The Softmax Function

A classifier's final layer spits out a vector of raw real scores — logits — one per class. They can be any size, positive or negative, and they don't add up to anything in particular. To turn them into a usable answer we need a probability distribution: all non-negative, summing to 1. The softmax function is the universal "pick one of many" converter that does exactly this, and it sits at the end of nearly every multiclass classifier — and, as we'll see, inside attention too.

From scores to a distribution

Given logits z = (z_1, \dots, z_K), softmax is:

\operatorname{softmax}(z)_i = \frac{e^{z_i}}{\sum_{j=1}^{K} e^{z_j}}.

Step 1 — exponentiate. Apply e^{z_i} to each logit. Since e^{x} > 0 for every real x, every entry is now strictly positive — the first requirement of a probability.

Step 2 — normalise. Divide each by the sum of them all. The exponential also amplifies differences: a logit a little larger than the rest becomes a probability a lot larger — softmax is a soft, differentiable version of "take the max".

Step 3 — check it sums to 1. Add up all K outputs; the common denominator is the sum of the numerators, so it cancels:

\sum_{i=1}^{K} \operatorname{softmax}(z)_i = \frac{\sum_{i} e^{z_i}}{\sum_{j} e^{z_j}} = 1.

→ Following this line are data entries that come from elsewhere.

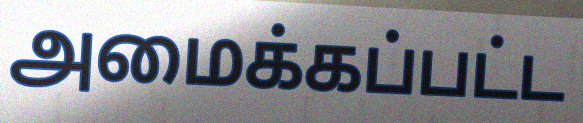
அமைக்கப்பட்ட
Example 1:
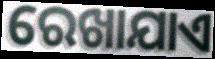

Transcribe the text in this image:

ରେଖାଯାଏ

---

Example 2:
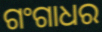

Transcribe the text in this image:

ଗଂଗାଧର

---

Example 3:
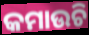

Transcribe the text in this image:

କମାଉଚି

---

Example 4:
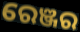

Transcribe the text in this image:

ରେଞ୍ଜର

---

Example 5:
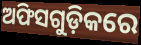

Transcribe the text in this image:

ଅଫିସଗୁଡ଼ିକରେ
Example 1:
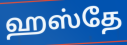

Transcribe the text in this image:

ஹஸ்தே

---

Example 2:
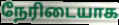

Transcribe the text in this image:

நேரிடையாக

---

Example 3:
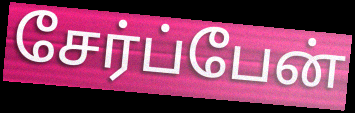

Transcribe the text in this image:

சேர்ப்பேன்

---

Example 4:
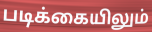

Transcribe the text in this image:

படிக்கையிலும்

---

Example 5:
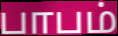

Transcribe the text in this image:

பாபம்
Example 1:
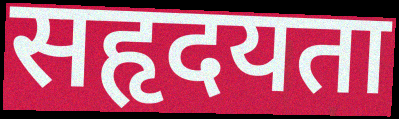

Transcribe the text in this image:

सहृदयता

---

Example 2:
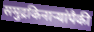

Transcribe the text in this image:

समुद्रकिनाऱ्यांपैकी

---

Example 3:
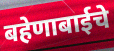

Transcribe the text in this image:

बहेणाबाईचे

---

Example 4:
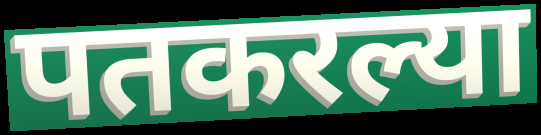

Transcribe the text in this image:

पतकरल्या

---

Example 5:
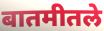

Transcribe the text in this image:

बातमीतले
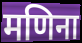
मणिना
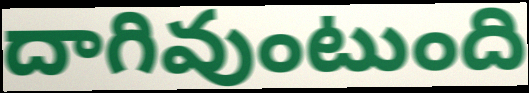
దాగివుంటుంది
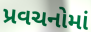
પ્રવચનોમાં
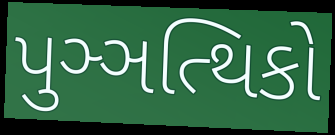
પુઞ્ઞત્થિકો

Positive and summing to one: a genuine probability distribution, by construction.

The numerically stable form

On a real computer e^{z_i} overflows the moment a logit gets even moderately large (e^{1000} is \infty in floating point). The fix is a one-line trick that changes the value by nothing at all.

Step 1 — subtract a constant from every logit. Let m = \max_j z_j and multiply top and bottom by e^{-m}:

\frac{e^{z_i}}{\sum_j e^{z_j}} = \frac{e^{z_i} e^{-m}}{\sum_j e^{z_j} e^{-m}} = \frac{e^{z_i - m}}{\sum_j e^{z_j - m}}.

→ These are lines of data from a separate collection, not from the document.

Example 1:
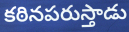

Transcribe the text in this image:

కఠినపరుస్తాడు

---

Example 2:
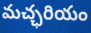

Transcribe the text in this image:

మచ్ఛరియం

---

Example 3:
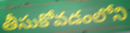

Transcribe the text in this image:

తీసుకోవడంలోని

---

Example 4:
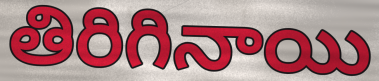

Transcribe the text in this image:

తిరిగినాయి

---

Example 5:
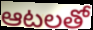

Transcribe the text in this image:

ఆటలతో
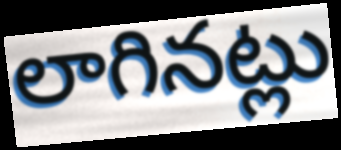
లాగినట్లు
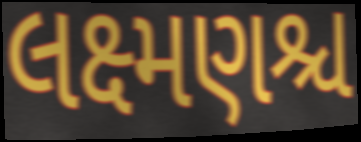
લક્ષ્મણશ્ચ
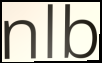
nlb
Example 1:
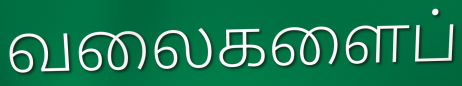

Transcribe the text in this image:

வலைகளைப்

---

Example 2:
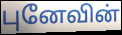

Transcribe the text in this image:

புனேவின்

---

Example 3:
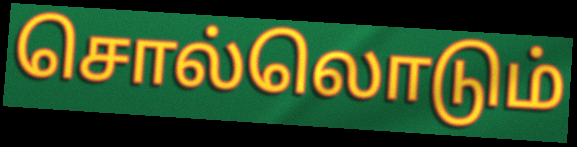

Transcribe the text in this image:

சொல்லொடும்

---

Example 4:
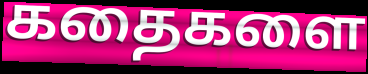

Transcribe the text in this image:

Step 2 — see why it's safe. The common factor e^{-m} cancels, so the result is identical — but now the largest exponent is z_i - m = 0, so every e^{z_i - m} \le 1. No overflow, ever. This is the form every library actually computes.

Temperature: sharpen or flatten

Divide the logits by a temperature T > 0 before the softmax:

\operatorname{softmax}(z/T)_i = \frac{e^{z_i / T}}{\sum_j e^{z_j / T}}.

Step 1 — cool it down, T \to 0. Dividing by a tiny T blows up the gaps between logits, so the largest one runs away and the distribution collapses onto it — softmax sharpens to the argmax (a hard one-hot pick).

Step 2 — heat it up, T \to \infty. Dividing by a huge T crushes all the logits toward 0, so every e^{z_i/T} \to 1 and the distribution flattens to uniform, 1/K each.

Temperature is the knob between "decisive" and "undecided". At T = 1 you get plain softmax.

The gradient that makes training easy

Here is the payoff that makes softmax the default output. Pair it with cross-entropy loss against a one-hot target y, write p = \operatorname{softmax}(z), and the gradient of the loss with respect to the logits is breathtakingly simple.

Step 1 — the combined loss. With true class y one-hot, cross-entropy is \mathcal{L} = -\sum_k y_k \log p_k.

Step 2 — differentiate through softmax. The algebra (the e^{z_i} in both numerator and denominator) telescopes, and almost everything cancels, leaving:

\frac{\partial \mathcal{L}}{\partial z_i} = p_i - y_i.

Step 3 — read it. The gradient is simply prediction minus target, p - y. If you predicted a class's probability too high, push its logit down by the excess; too low, push it up by the shortfall. No exponentials, no logs survive into the gradient — just an error signal. This clean form is half the reason softmax-with-cross-entropy is the canonical classification head.

For logits z \in \mathbb{R}^K, \operatorname{softmax}(z)_i = e^{z_i}/\sum_j e^{z_j}:

Watch temperature reshape the distribution

Four fixed logits z = (2,\ 1,\ 0,\ -1) are run through \operatorname{softmax}(z/T). Drag the temperature: cool it toward 0 and the mass piles onto the top logit (sharp, near one-hot); heat it toward large T and the four bars level out toward 1/4 each (uniform). The four always sum to 1, whatever the temperature.

Softmax isn't only the last layer of a classifier — it lives in the middle of every transformer. In scaled dot-product attention, each query scores every key with a dot product, and those raw scores are passed through a softmax to become attention weights — a probability distribution over which values to read. "How much should I attend to each token?" is answered by the very same e^{z_i}/\sum_j e^{z_j}, temperature and all (the 1/\sqrt{d} scaling is precisely a temperature that keeps the logits from saturating the softmax). The function that picks one class is also the function that decides where a model looks.